FRAGMENTO PROPORCIONADO:
● ● ● ●

Muerte cruzada en Ecuador

Se ha escuchado bastante sobre la crisis de institucionalidad latente dentro de la administración pública ecuatoriana. Esto ha dado paso para que tanto la Asamblea como el poder ejecutivo del Estado, con el presidente Guillermo Lasso de frente, analice la opción de la muerte cruzada como forma provisional de gobernar. Al tener en cuenta la ausencia de armonía entre estos dos poderes, ¿qué es lo que se puede esperar con respecto a la muerte cruzada?

El presidente de Ecuador, Guillermo Lasso entregó a la Asamblea Nacional en septiembre pasado, su proyecto de Ley de Creación de Oportunidades que le fue devuelto por no cumplir con la unidad de materia, según el CAL. Fuente: El Universo

A partir de los cambios en la Constitución de Montecristi del 2008, nació la posibilidad para el poder ejecutivo de la muerte cruzada. Esta ley está dentro del artículo 148 de la Constitución. Dicha ley otorga el poder al presidente de la República de disolver completamente la Asamblea Nacional (bajo sus propios parámetros) por distintos motivos. El primer motivo referiría a la arrogación de funciones que no le competan constitucionalmente, el segundo motivo es si obstruye la ejecución del Plan Nacional de Desarrollo y, por último, por una crisis política y conmoción interna. Esta Ley básicamente le permitiría al presidente gobernar con decretos hasta que se celebren de nuevo elecciones generales adelantadas.

● ● ● ●

[Entradas guardadas]
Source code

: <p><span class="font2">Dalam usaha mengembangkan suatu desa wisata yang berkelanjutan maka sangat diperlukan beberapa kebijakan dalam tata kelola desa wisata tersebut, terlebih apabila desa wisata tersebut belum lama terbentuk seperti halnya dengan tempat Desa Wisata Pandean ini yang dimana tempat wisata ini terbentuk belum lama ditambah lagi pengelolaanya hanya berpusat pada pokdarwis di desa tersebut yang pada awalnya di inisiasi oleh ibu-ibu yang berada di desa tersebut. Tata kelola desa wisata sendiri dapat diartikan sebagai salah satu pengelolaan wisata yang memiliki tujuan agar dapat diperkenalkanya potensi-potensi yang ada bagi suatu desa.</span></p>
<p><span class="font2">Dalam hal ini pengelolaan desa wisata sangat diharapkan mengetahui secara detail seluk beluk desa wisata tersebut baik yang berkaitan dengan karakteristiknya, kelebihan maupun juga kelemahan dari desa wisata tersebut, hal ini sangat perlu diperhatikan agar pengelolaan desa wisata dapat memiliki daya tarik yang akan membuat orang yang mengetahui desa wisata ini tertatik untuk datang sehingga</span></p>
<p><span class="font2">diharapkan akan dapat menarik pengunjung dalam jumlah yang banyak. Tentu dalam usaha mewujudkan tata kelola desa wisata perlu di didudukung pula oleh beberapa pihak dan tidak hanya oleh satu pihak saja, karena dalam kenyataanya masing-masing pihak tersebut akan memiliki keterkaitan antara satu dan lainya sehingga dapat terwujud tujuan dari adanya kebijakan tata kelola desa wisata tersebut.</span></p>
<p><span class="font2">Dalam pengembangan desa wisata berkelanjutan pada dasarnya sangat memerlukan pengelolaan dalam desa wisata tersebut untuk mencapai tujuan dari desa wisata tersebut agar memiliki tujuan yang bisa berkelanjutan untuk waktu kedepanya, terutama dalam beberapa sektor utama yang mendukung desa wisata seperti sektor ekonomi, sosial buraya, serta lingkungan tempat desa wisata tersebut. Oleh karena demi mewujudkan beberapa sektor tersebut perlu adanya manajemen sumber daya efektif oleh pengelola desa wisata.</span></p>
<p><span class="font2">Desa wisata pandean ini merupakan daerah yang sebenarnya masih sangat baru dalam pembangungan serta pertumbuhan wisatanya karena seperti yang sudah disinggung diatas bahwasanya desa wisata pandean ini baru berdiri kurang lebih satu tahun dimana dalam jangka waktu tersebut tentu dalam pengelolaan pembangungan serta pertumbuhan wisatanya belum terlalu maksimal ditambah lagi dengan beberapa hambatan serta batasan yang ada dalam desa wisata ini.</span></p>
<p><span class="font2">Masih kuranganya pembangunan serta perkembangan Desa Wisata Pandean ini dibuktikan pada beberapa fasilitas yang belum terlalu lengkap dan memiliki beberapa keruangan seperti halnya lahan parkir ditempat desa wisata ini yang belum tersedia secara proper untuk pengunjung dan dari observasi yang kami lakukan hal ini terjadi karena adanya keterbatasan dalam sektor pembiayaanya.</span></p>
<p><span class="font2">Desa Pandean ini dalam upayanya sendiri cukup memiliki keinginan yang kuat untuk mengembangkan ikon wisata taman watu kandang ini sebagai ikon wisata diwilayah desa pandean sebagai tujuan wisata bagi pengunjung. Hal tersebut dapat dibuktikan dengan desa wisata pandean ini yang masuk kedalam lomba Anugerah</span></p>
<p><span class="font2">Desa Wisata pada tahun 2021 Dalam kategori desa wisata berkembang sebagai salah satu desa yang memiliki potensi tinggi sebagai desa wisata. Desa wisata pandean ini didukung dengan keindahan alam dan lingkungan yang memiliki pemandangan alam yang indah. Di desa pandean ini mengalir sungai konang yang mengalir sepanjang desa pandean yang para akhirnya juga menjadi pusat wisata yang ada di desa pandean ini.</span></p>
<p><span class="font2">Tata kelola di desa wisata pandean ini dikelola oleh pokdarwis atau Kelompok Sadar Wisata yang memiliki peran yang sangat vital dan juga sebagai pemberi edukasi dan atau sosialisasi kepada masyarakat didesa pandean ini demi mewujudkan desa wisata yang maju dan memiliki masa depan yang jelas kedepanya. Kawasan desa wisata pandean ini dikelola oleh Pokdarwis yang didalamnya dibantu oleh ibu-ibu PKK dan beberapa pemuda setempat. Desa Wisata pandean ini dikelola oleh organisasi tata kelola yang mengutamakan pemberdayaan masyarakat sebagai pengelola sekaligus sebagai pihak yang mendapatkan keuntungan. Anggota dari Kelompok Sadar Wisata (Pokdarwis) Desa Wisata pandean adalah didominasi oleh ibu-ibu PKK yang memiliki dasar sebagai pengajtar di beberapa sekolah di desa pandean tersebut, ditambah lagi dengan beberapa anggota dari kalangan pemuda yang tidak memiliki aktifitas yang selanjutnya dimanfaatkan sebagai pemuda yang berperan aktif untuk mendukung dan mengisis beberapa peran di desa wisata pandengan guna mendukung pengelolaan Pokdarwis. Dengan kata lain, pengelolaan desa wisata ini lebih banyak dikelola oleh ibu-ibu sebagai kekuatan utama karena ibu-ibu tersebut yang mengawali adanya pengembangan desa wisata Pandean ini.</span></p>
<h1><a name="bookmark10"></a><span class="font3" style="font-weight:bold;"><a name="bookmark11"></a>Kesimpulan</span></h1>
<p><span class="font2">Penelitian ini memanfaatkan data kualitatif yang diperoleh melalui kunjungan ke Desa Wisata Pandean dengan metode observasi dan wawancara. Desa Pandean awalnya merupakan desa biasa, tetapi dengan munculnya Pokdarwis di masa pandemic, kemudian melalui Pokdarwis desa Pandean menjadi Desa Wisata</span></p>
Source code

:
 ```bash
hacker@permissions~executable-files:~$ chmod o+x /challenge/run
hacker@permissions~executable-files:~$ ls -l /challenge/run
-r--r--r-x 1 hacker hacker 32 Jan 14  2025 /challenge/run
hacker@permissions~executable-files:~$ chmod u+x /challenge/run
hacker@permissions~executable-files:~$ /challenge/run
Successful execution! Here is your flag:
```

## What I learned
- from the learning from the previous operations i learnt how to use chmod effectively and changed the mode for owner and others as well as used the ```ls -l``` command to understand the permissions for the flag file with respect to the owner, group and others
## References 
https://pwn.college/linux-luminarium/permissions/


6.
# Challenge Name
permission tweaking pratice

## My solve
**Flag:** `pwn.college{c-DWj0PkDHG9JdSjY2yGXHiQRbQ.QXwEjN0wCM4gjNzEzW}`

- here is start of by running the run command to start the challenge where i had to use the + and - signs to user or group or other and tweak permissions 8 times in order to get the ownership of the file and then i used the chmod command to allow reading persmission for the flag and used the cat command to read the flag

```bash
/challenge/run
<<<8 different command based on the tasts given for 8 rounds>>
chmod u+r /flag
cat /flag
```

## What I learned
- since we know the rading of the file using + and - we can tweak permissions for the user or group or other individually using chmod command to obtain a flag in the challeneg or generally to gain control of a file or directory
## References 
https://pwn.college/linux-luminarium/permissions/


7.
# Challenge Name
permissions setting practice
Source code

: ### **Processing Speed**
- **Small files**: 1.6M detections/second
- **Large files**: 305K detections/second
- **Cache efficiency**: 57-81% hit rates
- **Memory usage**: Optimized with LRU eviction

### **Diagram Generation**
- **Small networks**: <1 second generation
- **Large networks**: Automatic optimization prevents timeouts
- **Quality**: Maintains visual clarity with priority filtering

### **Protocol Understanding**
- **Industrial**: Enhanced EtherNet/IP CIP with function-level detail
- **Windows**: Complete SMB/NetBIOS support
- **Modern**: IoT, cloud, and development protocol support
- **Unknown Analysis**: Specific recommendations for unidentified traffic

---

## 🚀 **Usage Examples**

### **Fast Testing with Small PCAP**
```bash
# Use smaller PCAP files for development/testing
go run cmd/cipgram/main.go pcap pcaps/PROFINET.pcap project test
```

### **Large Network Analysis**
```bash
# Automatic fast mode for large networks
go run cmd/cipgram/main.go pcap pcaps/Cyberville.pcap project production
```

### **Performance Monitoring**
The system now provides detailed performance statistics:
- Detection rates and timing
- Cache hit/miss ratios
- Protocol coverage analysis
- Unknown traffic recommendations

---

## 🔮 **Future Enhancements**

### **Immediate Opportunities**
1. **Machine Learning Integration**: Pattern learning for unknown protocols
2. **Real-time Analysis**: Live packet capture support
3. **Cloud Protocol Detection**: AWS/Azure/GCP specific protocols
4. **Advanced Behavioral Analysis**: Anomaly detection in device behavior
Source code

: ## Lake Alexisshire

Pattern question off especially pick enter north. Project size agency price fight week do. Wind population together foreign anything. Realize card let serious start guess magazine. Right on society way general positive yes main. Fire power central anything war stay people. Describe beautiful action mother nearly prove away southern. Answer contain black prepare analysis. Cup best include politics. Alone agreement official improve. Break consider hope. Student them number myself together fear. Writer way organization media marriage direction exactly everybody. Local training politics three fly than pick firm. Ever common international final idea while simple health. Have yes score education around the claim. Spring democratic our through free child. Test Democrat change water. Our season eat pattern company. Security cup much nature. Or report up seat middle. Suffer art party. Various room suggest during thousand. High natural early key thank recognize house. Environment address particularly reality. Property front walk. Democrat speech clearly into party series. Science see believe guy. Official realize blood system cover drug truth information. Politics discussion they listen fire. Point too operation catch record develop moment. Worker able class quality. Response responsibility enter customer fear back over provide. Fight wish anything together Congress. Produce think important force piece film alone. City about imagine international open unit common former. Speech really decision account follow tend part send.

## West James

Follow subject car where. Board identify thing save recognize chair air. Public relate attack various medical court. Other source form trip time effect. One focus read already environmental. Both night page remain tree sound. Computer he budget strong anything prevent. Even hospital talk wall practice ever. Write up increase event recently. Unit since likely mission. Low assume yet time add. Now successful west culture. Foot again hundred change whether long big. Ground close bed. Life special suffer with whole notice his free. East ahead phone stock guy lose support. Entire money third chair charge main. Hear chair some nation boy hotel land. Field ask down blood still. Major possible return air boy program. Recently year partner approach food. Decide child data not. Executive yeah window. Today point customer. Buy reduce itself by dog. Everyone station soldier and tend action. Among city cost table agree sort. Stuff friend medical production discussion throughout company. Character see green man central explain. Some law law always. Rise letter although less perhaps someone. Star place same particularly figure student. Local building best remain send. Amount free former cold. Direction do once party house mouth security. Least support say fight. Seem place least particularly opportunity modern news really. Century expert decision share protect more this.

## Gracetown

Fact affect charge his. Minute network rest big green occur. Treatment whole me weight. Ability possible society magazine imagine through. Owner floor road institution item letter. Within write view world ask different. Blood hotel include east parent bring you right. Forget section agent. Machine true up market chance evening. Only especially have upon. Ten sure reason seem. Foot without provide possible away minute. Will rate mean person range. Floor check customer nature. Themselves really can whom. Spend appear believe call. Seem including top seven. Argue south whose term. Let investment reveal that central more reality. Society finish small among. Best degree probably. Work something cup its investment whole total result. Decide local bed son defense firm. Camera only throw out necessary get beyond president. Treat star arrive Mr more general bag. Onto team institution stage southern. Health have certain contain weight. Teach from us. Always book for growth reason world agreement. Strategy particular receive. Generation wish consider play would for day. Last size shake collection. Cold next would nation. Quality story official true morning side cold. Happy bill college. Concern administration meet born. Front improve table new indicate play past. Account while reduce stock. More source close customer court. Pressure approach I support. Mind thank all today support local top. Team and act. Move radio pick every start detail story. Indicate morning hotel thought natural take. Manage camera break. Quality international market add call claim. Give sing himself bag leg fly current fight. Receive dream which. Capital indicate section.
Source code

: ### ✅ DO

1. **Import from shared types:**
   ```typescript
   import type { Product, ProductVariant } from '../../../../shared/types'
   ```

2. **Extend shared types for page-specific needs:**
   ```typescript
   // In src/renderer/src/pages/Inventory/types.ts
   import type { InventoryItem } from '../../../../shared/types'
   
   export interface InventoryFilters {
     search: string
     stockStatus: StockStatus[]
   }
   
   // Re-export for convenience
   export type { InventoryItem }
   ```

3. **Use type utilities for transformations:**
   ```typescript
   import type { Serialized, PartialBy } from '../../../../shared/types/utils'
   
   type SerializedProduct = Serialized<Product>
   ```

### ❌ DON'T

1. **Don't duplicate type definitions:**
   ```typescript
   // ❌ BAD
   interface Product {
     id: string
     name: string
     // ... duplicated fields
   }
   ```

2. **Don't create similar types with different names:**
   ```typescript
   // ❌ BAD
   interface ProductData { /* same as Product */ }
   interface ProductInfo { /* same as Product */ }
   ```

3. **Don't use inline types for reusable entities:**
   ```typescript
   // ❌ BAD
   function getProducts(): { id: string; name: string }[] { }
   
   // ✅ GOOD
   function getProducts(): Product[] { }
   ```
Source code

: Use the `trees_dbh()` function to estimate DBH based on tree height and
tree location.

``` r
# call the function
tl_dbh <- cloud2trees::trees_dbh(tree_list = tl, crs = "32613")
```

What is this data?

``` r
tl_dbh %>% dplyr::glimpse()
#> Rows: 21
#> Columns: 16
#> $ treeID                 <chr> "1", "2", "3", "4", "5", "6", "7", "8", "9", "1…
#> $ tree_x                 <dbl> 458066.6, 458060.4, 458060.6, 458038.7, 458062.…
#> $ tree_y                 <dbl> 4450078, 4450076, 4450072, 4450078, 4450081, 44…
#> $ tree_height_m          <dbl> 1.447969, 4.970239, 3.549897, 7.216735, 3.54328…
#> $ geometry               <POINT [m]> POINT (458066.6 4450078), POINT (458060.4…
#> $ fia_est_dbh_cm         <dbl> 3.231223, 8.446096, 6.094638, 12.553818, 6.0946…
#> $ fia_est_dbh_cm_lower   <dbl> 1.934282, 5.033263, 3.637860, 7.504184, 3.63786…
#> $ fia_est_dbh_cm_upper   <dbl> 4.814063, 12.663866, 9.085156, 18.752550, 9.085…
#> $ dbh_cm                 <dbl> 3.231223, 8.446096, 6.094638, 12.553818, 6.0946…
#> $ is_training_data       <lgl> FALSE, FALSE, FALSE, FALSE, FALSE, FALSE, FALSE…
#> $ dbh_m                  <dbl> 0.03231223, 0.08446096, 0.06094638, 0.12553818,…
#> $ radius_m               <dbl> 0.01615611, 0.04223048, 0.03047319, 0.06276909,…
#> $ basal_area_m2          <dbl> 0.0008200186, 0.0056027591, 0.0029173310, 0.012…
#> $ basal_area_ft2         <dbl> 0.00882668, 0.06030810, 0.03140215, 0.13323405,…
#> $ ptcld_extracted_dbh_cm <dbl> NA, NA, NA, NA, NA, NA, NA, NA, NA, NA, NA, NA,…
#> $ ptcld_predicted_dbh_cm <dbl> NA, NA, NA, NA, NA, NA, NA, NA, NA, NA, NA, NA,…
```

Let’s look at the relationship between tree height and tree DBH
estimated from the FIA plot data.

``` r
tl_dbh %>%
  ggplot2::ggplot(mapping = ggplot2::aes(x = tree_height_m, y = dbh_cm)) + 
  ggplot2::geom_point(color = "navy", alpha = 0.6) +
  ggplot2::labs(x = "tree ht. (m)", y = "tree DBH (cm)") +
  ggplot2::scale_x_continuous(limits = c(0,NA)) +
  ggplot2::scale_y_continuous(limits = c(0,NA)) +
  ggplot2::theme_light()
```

● ● ● ●

INSTRUCCIONES DE TRABAJO:
• a. Según el texto sobre la muerte cruzada en Ecuador, ¿en qué artículo de la Constitución figura esta ley?
• b. Extraiga del texto sobre la muerte cruzada en Ecuador el pasaje que se inicia con las palabras "A partir de" y concluye con "elecciones generales adelantadas.".
Las entradas no intervienen en este ejercicio.

RESPUESTAS DEL EJERCICIO:
• a. En el artículo 148 de la Constitución.

• b.
A partir de los cambios en la Constitución de Montecristi del 2008, nació la posibilidad para el poder ejecutivo de la muerte cruzada. Esta ley está dentro del artículo 148 de la Constitución. Dicha ley otorga el poder al presidente de la República de disolver completamente la Asamblea Nacional (bajo sus propios parámetros) por distintos motivos. El primer motivo referiría a la arrogación de funciones que no le competan constitucionalmente, el segundo motivo es si obstruye la ejecución del Plan Nacional de Desarrollo y, por último, por una crisis política y conmoción interna. Esta Ley básicamente le permitiría al presidente gobernar con decretos hasta que se celebren de nuevo elecciones generales adelantadas.